College students are infamous for feeling (and sometimes even acting) invincible. It is easy to be overly trusting of one’s surroundings, especially when living in an area full of young people. In reality, female college students, aged 18 to 24 years old, are three times more likely than women in general to experience sexual violence. Although Boston College cannot necessarily be considered an urban campus, the student body spends a substantial amount of time in the city, particularly in the evening. The streets of Boston lack the same sense of security that campus holds. Additionally, even close to BC grounds, many of Chestnut Hill and Brighton’s side streets are dark and looming. Those students who live off-campus cannot rely on BC’s blue light system and lantern-lit walkways to illuminate the road home. Dark roads make for many a late-night trip back to apartments and dorms, where friends bid each other goodbye at the door and ask them to be careful on the walk back.

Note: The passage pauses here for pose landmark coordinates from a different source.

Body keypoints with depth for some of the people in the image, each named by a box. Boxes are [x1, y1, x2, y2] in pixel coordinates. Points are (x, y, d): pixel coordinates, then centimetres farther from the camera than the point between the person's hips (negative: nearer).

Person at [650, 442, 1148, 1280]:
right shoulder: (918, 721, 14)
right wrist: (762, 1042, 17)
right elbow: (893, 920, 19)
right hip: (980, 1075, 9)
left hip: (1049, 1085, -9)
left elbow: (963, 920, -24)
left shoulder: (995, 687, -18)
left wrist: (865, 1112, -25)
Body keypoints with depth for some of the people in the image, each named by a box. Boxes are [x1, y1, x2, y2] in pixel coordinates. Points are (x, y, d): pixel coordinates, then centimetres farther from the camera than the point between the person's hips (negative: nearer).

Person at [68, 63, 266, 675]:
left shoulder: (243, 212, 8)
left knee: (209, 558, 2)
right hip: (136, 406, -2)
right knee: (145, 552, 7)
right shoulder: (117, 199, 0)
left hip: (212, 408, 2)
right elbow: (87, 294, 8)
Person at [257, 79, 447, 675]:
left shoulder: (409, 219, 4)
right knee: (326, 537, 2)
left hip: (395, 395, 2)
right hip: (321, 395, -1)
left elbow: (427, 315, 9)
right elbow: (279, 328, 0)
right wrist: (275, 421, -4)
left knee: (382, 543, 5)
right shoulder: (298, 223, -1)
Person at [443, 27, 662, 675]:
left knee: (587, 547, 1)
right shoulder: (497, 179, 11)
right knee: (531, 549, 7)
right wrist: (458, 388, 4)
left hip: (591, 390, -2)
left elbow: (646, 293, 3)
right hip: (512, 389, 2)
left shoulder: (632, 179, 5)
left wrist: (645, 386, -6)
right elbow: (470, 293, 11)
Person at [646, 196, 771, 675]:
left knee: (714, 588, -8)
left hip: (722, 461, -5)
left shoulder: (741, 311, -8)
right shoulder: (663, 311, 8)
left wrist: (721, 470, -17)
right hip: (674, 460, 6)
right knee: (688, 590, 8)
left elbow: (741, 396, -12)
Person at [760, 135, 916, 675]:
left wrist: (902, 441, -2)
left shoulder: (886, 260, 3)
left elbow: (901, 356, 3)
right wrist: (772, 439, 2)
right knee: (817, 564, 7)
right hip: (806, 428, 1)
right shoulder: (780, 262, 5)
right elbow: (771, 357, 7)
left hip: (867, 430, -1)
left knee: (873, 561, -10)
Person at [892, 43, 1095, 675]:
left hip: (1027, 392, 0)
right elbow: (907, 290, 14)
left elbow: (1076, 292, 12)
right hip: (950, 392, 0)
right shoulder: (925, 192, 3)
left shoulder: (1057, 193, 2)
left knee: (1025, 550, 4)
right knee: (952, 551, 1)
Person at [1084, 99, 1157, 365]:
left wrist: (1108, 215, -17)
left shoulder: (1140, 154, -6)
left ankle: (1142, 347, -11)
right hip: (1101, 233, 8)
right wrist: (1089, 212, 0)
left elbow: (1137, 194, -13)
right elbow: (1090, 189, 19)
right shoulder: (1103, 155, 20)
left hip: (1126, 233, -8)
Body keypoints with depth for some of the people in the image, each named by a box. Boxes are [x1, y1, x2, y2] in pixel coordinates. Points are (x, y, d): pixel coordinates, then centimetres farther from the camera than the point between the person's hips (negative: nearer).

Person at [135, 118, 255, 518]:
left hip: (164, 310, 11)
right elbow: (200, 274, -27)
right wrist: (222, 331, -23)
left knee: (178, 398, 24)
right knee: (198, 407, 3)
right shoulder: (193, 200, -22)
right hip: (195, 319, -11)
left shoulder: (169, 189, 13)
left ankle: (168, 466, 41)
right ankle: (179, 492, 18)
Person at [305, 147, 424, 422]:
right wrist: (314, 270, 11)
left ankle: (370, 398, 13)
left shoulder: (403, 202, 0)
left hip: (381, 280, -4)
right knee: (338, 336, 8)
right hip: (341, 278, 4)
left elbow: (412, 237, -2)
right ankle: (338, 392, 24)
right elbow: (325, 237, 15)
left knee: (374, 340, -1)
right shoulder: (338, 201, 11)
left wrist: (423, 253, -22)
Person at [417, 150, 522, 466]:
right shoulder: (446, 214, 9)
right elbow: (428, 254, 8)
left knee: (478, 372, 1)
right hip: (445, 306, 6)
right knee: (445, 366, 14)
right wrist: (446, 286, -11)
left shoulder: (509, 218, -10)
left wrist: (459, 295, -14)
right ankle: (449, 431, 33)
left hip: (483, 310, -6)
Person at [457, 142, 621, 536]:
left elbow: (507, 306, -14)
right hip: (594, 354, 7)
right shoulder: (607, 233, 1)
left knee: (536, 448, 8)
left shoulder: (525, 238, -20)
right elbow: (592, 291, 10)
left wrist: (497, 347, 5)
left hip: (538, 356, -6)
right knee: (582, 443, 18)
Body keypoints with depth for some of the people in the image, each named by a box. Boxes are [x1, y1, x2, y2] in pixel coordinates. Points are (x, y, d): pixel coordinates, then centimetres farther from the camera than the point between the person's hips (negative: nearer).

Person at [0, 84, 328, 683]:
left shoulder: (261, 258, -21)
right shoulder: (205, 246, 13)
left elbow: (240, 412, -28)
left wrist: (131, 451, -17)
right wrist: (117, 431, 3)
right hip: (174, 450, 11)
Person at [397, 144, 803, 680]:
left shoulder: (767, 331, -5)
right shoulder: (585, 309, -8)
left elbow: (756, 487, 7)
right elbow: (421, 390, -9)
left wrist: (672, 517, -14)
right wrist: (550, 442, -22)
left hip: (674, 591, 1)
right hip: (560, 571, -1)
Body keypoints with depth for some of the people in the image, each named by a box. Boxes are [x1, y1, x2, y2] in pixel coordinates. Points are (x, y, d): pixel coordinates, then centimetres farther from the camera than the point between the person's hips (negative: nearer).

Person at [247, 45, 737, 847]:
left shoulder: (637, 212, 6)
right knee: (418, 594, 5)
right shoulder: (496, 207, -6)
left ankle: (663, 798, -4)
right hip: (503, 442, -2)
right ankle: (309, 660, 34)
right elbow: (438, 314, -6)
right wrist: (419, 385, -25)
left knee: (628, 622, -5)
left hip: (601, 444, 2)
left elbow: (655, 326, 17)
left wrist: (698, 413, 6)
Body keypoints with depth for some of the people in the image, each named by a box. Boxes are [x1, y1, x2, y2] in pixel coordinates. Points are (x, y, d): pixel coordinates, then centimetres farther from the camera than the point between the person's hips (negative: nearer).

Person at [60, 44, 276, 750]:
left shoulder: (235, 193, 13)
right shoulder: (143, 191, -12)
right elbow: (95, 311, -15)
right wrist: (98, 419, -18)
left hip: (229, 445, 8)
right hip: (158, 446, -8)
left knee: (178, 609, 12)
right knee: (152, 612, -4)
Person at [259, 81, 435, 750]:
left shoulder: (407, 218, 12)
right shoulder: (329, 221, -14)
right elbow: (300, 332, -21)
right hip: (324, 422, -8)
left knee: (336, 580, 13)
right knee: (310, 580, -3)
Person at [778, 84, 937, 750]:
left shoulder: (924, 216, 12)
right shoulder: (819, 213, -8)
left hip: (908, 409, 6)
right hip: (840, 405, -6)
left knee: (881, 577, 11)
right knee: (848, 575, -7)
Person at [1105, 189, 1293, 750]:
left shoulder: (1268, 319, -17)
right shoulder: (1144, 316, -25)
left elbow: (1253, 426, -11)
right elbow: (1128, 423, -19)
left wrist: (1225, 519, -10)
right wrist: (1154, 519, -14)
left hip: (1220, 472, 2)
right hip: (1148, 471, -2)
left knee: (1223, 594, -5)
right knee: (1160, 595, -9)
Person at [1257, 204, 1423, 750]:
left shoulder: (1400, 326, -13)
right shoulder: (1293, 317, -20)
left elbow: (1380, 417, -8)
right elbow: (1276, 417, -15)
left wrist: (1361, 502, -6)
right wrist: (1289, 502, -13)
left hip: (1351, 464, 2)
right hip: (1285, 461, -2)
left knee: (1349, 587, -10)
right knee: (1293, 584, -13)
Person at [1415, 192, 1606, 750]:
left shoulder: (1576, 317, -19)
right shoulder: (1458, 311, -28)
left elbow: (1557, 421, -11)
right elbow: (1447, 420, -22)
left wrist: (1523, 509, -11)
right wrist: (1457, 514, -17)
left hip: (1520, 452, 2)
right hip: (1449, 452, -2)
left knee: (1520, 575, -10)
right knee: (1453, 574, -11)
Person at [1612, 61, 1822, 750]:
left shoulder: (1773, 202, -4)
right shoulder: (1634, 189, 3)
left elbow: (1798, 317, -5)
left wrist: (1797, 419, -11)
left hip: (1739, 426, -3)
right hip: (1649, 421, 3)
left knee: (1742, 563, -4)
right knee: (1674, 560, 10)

Women are no strangers to sexual assault or harassment in its many unfortunate forms—from jeers and catcalling to whistles and physical confrontation—and tactics have been developed to support them in avoiding these situations. In November 2020, Good Morning America compiled several popular TikTok videos, designed to protect anyone feeling apprehensive while walking alone at night (or being followed, or riding in an unsettling Uber). Nicknamed “safety calls,” the producers of these videos follow a set script that a user can play aloud to mimic the security of an actual phone call with a friend or relative. Similarly, a Twitter thread posted by user @xossmemoir on March 13, the day after Everard’s death, received over 180,000 likes for highlighting six cell phone applications which women can use to maximize their safety while walking alone at night. This user did make a disclaimer that anyone can and should make note of these apps as a potential methodology for staying safe—they aren’t just for women.
At the core of the uproar surrounding Everard’s death is not the idea that women deserve more protection than men, nor that all men are evil (a conclusion that some jump to as soon as the word “misogyny” appears anywhere). Simply put, women need more protection. Time and time again, the fact has been proven that women are more susceptible to sexual violence than most other individuals. But rather than arming them with techniques to protect themselves, the discussion following Everard’s death finds people finally ready to realize a future where no such precautions are necessary in the first place.